▸ **Exercise material**:
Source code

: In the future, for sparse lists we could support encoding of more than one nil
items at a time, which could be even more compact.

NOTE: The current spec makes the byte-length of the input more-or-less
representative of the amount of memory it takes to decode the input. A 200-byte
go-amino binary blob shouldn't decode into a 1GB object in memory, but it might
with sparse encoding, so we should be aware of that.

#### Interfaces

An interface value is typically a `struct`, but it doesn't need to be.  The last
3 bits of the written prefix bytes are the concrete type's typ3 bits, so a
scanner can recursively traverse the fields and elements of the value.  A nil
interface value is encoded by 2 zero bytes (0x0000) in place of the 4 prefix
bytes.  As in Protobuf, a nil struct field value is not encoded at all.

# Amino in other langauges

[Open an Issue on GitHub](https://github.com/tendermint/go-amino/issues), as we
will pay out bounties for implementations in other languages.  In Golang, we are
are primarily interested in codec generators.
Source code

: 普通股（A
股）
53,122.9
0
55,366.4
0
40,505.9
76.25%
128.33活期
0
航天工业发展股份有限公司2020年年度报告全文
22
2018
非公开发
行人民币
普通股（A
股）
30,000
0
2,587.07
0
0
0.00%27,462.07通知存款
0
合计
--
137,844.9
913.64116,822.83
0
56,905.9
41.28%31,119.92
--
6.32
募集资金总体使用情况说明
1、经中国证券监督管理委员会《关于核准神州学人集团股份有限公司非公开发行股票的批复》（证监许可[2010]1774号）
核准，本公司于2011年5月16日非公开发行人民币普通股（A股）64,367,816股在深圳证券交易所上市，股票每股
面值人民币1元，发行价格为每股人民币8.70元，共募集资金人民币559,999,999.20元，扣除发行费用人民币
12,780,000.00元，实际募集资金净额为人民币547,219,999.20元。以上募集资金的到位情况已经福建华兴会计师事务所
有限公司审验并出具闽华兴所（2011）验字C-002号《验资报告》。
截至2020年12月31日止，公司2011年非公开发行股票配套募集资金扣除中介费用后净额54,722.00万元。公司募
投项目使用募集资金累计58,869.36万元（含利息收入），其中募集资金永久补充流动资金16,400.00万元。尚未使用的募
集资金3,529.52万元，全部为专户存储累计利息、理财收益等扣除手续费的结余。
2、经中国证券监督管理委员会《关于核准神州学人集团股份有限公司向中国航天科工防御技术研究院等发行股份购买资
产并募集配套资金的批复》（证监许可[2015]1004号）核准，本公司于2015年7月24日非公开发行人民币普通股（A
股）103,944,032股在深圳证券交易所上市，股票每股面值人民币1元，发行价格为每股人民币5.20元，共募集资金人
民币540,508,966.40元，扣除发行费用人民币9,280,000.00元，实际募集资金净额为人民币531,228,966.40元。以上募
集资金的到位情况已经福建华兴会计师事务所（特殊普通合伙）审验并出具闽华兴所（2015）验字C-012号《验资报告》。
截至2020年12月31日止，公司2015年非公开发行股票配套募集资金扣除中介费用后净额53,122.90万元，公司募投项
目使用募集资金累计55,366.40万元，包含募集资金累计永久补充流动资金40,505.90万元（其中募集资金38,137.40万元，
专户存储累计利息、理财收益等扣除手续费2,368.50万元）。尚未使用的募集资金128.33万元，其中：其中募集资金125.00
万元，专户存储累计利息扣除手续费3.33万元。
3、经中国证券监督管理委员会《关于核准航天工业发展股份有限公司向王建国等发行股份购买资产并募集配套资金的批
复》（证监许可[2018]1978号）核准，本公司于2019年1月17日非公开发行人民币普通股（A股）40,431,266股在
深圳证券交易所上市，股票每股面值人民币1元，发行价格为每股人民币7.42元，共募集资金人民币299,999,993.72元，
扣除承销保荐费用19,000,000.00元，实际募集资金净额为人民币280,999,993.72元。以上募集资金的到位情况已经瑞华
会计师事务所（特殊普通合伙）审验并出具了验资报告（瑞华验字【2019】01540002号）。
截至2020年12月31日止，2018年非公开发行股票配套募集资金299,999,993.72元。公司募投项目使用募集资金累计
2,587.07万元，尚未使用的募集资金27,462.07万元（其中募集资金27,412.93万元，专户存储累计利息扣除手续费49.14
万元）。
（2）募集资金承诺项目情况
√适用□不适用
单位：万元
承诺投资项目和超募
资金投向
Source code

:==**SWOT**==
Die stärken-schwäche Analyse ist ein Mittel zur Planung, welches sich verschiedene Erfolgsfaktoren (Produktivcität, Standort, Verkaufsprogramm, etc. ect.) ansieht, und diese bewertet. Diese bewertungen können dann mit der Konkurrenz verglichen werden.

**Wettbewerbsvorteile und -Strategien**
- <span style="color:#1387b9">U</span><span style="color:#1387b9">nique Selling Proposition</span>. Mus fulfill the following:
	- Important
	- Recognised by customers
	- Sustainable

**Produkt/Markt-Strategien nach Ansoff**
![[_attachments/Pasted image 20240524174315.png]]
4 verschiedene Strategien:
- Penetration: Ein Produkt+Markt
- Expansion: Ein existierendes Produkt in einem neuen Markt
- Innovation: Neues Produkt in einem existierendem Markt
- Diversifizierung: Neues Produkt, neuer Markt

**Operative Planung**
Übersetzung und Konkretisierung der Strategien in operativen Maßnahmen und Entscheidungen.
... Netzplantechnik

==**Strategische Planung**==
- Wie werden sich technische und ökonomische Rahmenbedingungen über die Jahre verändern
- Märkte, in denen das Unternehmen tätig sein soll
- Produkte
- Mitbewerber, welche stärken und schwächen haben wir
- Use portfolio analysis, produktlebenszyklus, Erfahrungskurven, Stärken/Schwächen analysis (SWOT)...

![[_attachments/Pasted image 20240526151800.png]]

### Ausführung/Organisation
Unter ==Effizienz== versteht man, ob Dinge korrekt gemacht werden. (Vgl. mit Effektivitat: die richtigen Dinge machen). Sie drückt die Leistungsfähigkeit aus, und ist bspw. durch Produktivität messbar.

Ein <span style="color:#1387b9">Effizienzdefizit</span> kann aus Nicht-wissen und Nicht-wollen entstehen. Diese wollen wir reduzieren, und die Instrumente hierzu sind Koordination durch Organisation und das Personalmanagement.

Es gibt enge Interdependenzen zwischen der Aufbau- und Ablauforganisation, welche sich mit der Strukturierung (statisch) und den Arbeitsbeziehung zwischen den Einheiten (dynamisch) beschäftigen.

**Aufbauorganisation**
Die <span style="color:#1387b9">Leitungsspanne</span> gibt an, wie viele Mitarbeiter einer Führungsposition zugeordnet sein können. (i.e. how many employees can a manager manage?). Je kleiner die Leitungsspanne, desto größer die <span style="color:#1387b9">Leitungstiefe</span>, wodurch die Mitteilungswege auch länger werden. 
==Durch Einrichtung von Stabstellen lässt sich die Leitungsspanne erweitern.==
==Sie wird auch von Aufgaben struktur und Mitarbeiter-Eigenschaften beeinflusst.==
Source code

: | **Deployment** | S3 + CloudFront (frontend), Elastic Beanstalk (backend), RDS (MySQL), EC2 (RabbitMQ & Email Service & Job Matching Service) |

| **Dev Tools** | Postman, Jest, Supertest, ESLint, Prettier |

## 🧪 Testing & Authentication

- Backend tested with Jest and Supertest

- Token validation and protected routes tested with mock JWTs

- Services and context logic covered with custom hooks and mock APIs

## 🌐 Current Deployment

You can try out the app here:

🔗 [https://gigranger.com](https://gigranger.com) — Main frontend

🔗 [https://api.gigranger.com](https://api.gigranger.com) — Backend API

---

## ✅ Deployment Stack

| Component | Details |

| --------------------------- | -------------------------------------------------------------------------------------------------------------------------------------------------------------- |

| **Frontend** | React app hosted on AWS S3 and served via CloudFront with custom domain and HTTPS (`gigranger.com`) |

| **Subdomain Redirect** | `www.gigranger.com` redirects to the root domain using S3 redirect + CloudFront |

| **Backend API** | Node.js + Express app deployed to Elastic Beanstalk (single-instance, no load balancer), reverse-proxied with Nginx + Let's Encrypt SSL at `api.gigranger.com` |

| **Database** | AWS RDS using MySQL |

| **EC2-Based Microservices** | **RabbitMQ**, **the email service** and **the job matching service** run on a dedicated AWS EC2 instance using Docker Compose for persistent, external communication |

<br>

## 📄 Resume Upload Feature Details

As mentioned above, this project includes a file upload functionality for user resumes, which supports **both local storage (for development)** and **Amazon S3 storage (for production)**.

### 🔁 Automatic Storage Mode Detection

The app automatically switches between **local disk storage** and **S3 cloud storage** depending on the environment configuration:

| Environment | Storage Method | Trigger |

▸ **Task details**: Turn the listing's lines starting at the one containing "- Services and" and ending at the one containing "redirect + CloudFront |" into a JSON list of strings, one string per line, with blank lines omitted.

▸ **Answer to the problem**:
[
  "- Services and context logic covered with custom hooks and mock APIs",
  "## 🌐 Current Deployment",
  "You can try out the app here:",
  "🔗 [https://gigranger.com](https://gigranger.com) — Main frontend",
  "🔗 [https://api.gigranger.com](https://api.gigranger.com) — Backend API",
  "---",
  "## ✅ Deployment Stack",
  "| Component | Details |",
  "| --------------------------- | -------------------------------------------------------------------------------------------------------------------------------------------------------------- |",
  "| **Frontend** | React app hosted on AWS S3 and served via CloudFront with custom domain and HTTPS (`gigranger.com`) |",
  "| **Subdomain Redirect** | `www.gigranger.com` redirects to the root domain using S3 redirect + CloudFront |"
]